= Exercise details =
Repeat exactly the lines below that lie between the line with "thumb ip: (1433, 407)" and the line with "ring dip: (1208, 589)", counting both of those lines as part of the answer.

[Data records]
*** Block opens ***

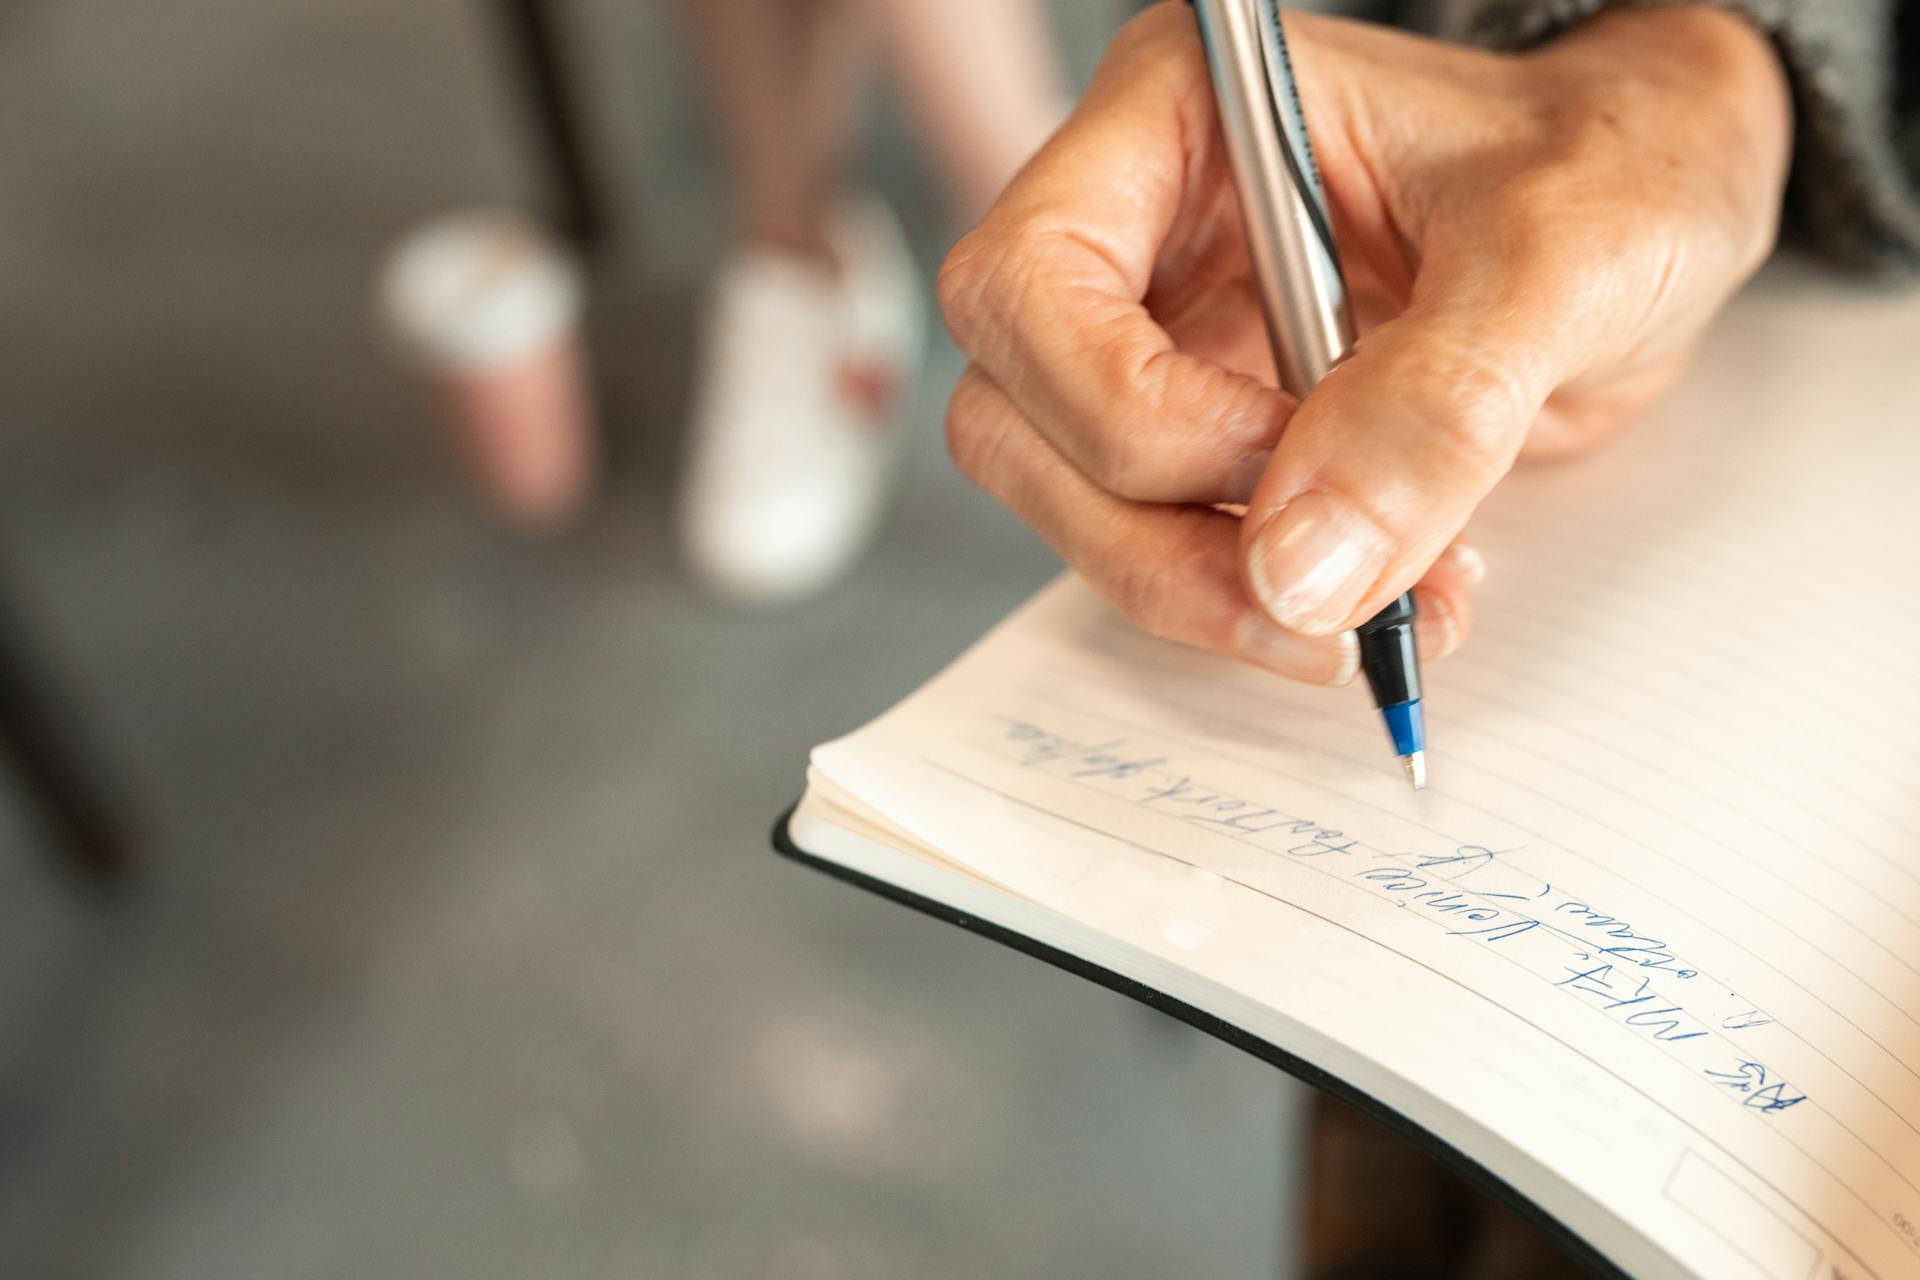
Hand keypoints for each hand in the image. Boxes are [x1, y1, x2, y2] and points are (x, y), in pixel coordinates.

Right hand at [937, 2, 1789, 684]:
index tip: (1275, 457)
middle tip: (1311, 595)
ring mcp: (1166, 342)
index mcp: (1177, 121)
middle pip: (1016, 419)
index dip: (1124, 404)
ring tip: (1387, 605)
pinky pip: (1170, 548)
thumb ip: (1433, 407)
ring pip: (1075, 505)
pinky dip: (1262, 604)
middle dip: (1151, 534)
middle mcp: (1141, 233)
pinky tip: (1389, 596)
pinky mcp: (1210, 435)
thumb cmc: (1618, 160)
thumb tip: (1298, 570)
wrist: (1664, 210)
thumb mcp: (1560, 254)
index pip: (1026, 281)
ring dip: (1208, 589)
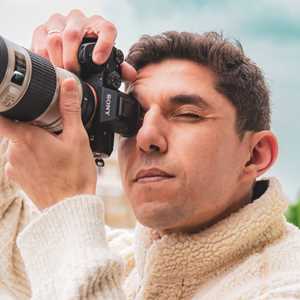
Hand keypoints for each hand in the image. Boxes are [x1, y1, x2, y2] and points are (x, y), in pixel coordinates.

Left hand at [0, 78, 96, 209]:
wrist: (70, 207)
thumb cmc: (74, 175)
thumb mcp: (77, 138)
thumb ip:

*** Block closes ***
*** Block opens ***

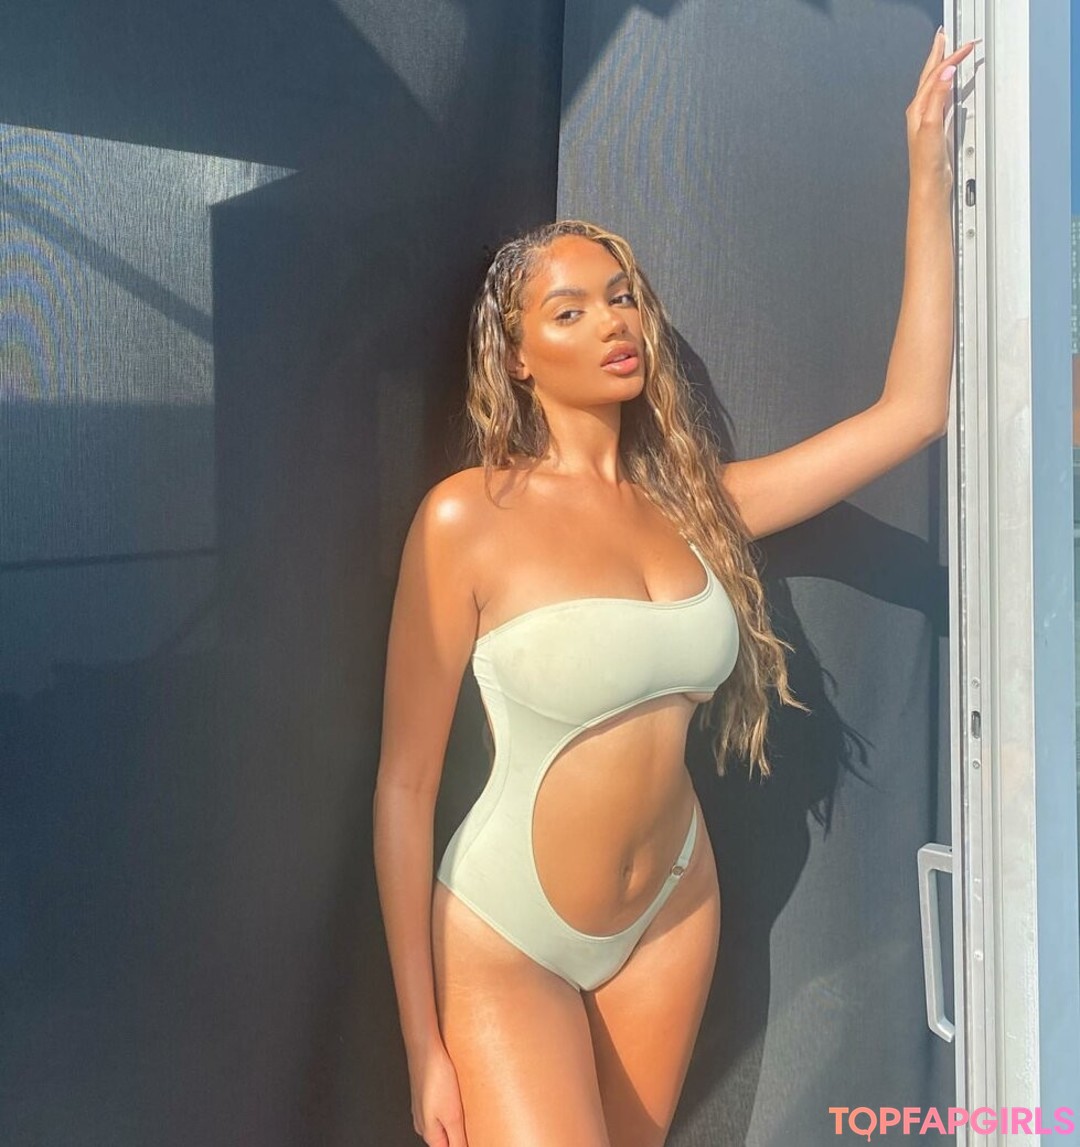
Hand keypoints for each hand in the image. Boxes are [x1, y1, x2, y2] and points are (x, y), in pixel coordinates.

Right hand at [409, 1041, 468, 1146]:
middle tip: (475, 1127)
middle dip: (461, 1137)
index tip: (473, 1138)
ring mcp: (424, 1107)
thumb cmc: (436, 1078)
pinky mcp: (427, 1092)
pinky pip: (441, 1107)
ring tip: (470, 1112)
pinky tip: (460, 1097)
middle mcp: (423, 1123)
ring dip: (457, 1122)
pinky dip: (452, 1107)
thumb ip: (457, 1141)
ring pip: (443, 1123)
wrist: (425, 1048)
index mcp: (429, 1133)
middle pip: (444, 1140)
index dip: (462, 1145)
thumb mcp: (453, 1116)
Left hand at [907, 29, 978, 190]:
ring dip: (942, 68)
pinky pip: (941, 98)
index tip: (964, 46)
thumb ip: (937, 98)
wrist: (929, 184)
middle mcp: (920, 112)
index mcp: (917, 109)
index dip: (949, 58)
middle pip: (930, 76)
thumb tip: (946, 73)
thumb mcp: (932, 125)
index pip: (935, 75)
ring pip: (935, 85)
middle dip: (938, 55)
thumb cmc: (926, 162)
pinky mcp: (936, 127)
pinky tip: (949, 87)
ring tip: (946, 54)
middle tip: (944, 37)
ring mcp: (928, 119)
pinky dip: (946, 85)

*** Block closes ***

= Written solution =
thumb ip: (1433, 407)
ring pip: (1075, 505)
pinky dip: (1262, 604)
middle dip: (1151, 534)
middle mcp: (1141, 233)
pinky tip: (1389, 596)
pinky mcp: (1210, 435)
thumb cmc: (1618, 160)
thumb tip: (1298, 570)
wrist: (1664, 210)
thumb mcp: (1560, 254)
index pip: (1026, 281)
ring dip: (1208, 589)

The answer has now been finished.